What is being asked
Once the data has been read, return all of it precisely as written.

Supplied material
□ □ □ □ □ □ □

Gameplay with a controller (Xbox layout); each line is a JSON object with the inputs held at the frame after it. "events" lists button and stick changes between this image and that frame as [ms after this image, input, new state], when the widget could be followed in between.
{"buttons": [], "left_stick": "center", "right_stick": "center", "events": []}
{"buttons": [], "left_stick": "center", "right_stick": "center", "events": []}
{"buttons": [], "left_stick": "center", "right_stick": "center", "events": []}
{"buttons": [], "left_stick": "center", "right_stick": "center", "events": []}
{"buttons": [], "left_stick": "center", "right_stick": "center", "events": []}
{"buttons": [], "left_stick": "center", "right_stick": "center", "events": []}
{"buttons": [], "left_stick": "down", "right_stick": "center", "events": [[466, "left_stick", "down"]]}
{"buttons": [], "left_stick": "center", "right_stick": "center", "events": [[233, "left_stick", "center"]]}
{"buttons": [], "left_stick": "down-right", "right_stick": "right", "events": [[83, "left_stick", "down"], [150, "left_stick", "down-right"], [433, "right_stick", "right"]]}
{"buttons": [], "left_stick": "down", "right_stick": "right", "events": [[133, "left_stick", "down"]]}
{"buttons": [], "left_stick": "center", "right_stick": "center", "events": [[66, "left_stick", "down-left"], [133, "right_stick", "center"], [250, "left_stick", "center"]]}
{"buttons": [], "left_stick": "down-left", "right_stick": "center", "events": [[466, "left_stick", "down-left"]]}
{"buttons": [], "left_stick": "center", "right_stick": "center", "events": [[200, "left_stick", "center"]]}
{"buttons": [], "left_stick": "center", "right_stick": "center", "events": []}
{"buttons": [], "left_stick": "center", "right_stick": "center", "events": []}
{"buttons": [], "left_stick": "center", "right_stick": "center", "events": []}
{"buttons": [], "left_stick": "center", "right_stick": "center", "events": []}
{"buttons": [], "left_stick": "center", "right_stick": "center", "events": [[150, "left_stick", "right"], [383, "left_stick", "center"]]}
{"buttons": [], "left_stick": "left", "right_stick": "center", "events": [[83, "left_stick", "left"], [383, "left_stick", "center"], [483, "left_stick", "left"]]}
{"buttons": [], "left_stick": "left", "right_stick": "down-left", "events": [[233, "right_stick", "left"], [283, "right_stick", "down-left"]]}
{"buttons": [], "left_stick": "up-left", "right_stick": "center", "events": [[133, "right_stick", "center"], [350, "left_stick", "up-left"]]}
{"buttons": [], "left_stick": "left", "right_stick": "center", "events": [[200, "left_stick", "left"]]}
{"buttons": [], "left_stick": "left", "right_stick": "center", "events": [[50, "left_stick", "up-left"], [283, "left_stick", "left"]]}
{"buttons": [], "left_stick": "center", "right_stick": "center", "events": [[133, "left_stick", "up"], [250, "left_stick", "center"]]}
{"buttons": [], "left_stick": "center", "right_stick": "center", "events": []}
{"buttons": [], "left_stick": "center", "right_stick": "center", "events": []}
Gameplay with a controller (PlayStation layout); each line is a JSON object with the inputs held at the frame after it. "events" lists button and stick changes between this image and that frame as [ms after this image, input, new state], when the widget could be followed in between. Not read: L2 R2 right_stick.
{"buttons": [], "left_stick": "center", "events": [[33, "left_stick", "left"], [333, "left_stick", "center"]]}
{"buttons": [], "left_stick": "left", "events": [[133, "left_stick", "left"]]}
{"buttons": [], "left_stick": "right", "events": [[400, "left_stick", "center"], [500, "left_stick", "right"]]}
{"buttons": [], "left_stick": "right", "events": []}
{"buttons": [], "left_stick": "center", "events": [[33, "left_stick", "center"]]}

□ □ □ □ □ □ □

Task output
Gameplay with a controller (Xbox layout); each line is a JSON object with the inputs held at the frame after it. "events" lists button and stick changes between this image and that frame as [ms after this image, input, new state], when the widget could be followed in between.
{"buttons": [], "left_stick": "center", "right_stick": "center", "events": []}
{"buttons": [], "left_stick": "center", "right_stick": "center", "events": []}
{"buttons": [], "left_stick": "center", "right_stick": "center", "events": []}
{"buttons": [], "left_stick": "center", "right_stick": "center", "events": []}
{"buttons": [], "left_stick": "center", "right_stick": "center", "events": []}
{"buttons": [], "left_stick": "center", "right_stick": "center", "events": []}
{"buttons": [], "left_stick": "down", "right_stick": "center", "events": [[466, "left_stick", "down"]]}
{"buttons": [], "left_stick": "center", "right_stick": "center", "events": [[233, "left_stick", "center"]]}
{"buttons": [], "left_stick": "down-right", "right_stick": "right", "events": [[83, "left_stick", "down"], [150, "left_stick", "down-right"], [433, "right_stick", "right"]]}
{"buttons": [], "left_stick": "down", "right_stick": "right", "events": [[133, "left_stick", "down"]]}
{"buttons": [], "left_stick": "center", "right_stick": "center", "events": [[66, "left_stick", "down-left"], [133, "right_stick", "center"], [250, "left_stick", "center"]]}
{"buttons": [], "left_stick": "down-left", "right_stick": "center", "events": [[466, "left_stick", "down-left"]]}
{"buttons": [], "left_stick": "center", "right_stick": "center", "events": [[200, "left_stick", "center"]]}
{"buttons": [], "left_stick": "center", "right_stick": "center", "events": []}
{"buttons": [], "left_stick": "center", "right_stick": "center", "events": []}
{"buttons": [], "left_stick": "center", "right_stick": "center", "events": []}
{"buttons": [], "left_stick": "center", "right_stick": "center", "events": []}
{"buttons": [], "left_stick": "center", "right_stick": "center", "events": [[150, "left_stick", "right"], [383, "left_stick", "center"]]}
{"buttons": [], "left_stick": "left", "right_stick": "center", "events": [[83, "left_stick", "left"], [383, "left_stick", "center"], [483, "left_stick", "left"]]}
{"buttons": [], "left_stick": "left", "right_stick": "down-left", "events": [[233, "right_stick", "left"], [283, "right_stick", "down-left"]]}
{"buttons": [], "left_stick": "up-left", "right_stick": "center", "events": [[133, "right_stick", "center"], [350, "left_stick", "up-left"]]}
{"buttons": [], "left_stick": "left", "right_stick": "center", "events": [[200, "left_stick", "left"]]}
{"buttons": [], "left_stick": "left", "right_stick": "center", "events": [[50, "left_stick", "up-left"], [283, "left_stick", "left"]]}
{"buttons": [], "left_stick": "center", "right_stick": "center", "events": [[133, "left_stick", "up"], [250, "left_stick", "center"]]}
{"buttons": [], "left_stick": "center", "right_stick": "center", "events": []}
{"buttons": [], "left_stick": "center", "right_stick": "center", "events": []}
Gameplay with a controller (PlayStation layout); each line is a JSON object with the inputs held at the frame after it. "events" lists button and stick changes between this image and that frame as [ms after this image, input, new state], when the widget could be followed in between. Not read: L2 R2 right_stick.
{"buttons": [], "left_stick": "center", "events": [[33, "left_stick", "left"], [333, "left_stick", "center"]]}
{"buttons": [], "left_stick": "left", "events": [[133, "left_stick", "left"]]}
{"buttons": [], "left_stick": "right", "events": [[400, "left_stick", "center"], [500, "left_stick", "right"]]}
{"buttons": [], "left_stick": "right", "events": []}
{"buttons": [], "left_stick": "center", "events": [[33, "left_stick", "center"]]}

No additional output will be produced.